Semaine 6 du Défi Marathon de Vicky Saint-Ange : unifier les textes. Ayant participé au Défi Sprint, je connaissais la contrainte, et j'ai triché un peu en écrivant la même histoire de semaine en semaine.
Je me suis malgré tout efforcée de faire des call-backs aux épisodes précédents. Au final, mon texte de conclusion faisait 2072 mots, et je n'étais pas satisfaite de la piste suivie.

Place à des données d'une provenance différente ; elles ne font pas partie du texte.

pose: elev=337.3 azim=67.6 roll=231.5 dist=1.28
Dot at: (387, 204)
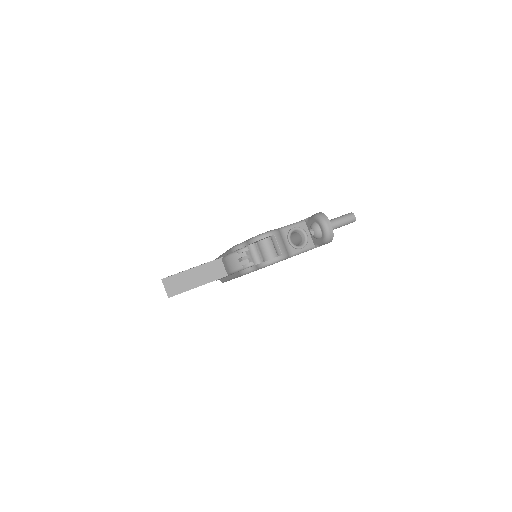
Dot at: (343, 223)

J'ai donc décidé de couper la poire en 2 : vous n'aurez cette semaine qu'une partie de texte (1320 mots). Ce que j'attends de vous, c'est de me donner vos théories sur la fin de l'histoire : ici en commentaires, sur Twitter si c'est de là que vous arrivez, en DM sur Discord (nom d'utilisatrice : Mamie Odetolily#6859). Et j'écrirais vos versions, et je dévoilerai la mienne plus tard. Allez !
Il fallut que la pauvre Ekundayo Saka soit retrouvée
flottant dans la piscine, noyée, pour que je la raye de ma petite liste de
suspects. Nous en étions au jour 8, et l’animosité régnait dans notre prison
dorée, ce beau Palais Gresham qui nous semblait désormais terrifiant, sa
grandeur funeste alors que le silence y régnait.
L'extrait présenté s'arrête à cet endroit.